> _Texte à analyser_:
En cette période hivernale, l’Évangile de ce jour nous propose les Béatitudes. Que c’est étrange de proclamer bienheureux les pauvres de cœur, ceux qui pleurent, les doux, ceux qui ont faim et soif de la justice, les miséricordieux, les cœurs purs, les artisans de paix, ceux qui sont persécutés pour la justice, ceux que l’on insulte, ceux qui sont persécutés, ceux qui sont maltraités à cause du Christ ! N’est-ce pas contraire à ce que prônent les médias chaque jour, cet esprit du monde qui rejette toutes nos valeurs. Oui, mais si nous sommes dans le monde, nous n’appartenons pas au monde. Il nous faut prendre de la distance et réagir.

> _Données sources_:
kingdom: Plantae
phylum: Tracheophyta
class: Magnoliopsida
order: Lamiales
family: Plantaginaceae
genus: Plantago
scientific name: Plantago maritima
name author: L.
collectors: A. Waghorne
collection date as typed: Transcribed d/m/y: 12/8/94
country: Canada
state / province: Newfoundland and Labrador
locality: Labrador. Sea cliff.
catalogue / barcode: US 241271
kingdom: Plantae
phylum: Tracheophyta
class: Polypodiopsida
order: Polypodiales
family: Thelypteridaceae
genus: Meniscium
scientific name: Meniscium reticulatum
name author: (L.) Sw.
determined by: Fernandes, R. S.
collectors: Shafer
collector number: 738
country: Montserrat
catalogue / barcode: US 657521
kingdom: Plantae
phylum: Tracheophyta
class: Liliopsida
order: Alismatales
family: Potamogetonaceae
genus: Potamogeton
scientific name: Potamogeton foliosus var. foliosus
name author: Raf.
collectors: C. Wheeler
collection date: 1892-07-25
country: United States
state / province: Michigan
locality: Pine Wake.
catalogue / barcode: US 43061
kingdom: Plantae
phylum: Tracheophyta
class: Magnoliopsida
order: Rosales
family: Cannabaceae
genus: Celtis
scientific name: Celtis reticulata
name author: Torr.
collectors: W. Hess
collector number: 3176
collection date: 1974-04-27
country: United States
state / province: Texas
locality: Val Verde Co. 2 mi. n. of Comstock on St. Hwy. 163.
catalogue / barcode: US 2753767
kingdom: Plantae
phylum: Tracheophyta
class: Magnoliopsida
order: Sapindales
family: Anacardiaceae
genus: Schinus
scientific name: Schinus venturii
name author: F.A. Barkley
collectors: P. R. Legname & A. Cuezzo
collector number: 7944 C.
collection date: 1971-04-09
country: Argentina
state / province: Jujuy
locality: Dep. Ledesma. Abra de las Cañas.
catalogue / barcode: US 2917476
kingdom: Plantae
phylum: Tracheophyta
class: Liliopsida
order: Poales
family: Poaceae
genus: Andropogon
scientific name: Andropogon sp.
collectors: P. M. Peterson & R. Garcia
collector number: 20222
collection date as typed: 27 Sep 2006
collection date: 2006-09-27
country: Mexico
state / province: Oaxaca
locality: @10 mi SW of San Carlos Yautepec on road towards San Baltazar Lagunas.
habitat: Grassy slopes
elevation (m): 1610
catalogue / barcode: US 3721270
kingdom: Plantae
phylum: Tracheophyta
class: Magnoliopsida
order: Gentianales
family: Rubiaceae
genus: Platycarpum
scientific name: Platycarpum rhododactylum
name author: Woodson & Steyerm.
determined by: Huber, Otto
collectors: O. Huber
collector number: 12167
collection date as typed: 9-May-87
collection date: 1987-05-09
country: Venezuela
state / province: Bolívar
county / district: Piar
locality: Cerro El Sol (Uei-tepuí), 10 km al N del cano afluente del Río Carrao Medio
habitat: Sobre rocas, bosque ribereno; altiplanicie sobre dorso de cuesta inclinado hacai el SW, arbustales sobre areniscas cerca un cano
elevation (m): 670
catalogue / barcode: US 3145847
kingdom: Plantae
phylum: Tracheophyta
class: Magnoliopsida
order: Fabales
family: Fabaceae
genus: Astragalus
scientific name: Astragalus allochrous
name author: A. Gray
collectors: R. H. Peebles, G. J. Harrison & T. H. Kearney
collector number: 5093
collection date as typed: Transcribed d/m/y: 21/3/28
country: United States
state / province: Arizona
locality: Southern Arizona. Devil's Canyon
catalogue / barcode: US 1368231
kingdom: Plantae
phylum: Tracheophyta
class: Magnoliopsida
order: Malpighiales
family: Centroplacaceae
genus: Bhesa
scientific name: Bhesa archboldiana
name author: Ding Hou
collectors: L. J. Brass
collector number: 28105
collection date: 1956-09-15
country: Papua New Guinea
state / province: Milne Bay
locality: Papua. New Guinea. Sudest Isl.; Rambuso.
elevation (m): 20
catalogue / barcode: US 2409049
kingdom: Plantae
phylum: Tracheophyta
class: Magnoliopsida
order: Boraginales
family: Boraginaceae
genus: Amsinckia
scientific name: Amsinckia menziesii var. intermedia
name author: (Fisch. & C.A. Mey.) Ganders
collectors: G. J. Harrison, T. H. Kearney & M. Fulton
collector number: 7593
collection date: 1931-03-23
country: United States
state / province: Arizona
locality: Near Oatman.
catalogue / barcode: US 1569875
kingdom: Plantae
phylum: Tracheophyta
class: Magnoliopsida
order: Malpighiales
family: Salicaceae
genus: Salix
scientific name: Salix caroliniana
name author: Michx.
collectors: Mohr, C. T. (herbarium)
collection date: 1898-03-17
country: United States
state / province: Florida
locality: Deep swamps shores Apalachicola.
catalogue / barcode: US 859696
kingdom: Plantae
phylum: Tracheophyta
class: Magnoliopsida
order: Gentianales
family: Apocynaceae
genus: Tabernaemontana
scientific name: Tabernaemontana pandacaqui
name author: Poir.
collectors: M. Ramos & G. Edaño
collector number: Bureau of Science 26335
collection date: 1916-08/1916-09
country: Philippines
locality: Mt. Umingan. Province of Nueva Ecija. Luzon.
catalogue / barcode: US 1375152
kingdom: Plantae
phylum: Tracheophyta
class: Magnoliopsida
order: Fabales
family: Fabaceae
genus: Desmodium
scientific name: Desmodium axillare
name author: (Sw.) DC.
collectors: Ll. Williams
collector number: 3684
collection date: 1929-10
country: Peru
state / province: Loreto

> _Consigne_: Prolongez le texte sur les Béatitudes en reprenant juste après sa dernière phrase.

> _Résultat obtenu_:
Notons que la première Béatitude est au présent : « Heureux les pauvres de cœur car le royaume des Cieux est à eux ». C’est dire qu’elle nous concerne directement aujourd’hui. A l’époque de Jésus, elle s’adressait aux anawim : la veuve indigente qui glisse dans le tronc du temple ses deux piécettes, celle qui tambourine chaque jour à la porte du juge pour réclamer justice, le pauvre Lazare sur lequel le riche ne jette pas même un œil alors qu’il se meurt, mais aussi les aveugles, boiteux, lépreux et autres exclus qui parsèment ses rencontres et ses paraboles… Tout au long des Évangiles, le Christ marque une préférence incontestable pour les pauvres. Il s’agit vraiment des pauvres de cœur qui attendent tout de Dieu.

N’est pas ce à quoi nous invite inlassablement le pape François ? Il s’agit maintenant de tous ceux qui sont méprisés, rejetés, victimes de l’indifférence : les SDF, les migrants, les chômeurs, les malades, les handicapés, les personnes âgées, ceux qui souffrent de solitude, etc. Bref, ceux qui ne rentrent pas dans le moule de la compétitivité, de la norme, du consumérisme. Face au pessimisme ambiant et à la frilosité, il nous faut aller de l’avant pour annoncer la Bonne Nouvelle des Béatitudes.

Alors n’hésitons pas à consommer cette vitamine C – aucune contre-indication, bien au contraire – et à la proposer à ceux qui nous entourent, pour qu’ensemble nous passions un bon hiver.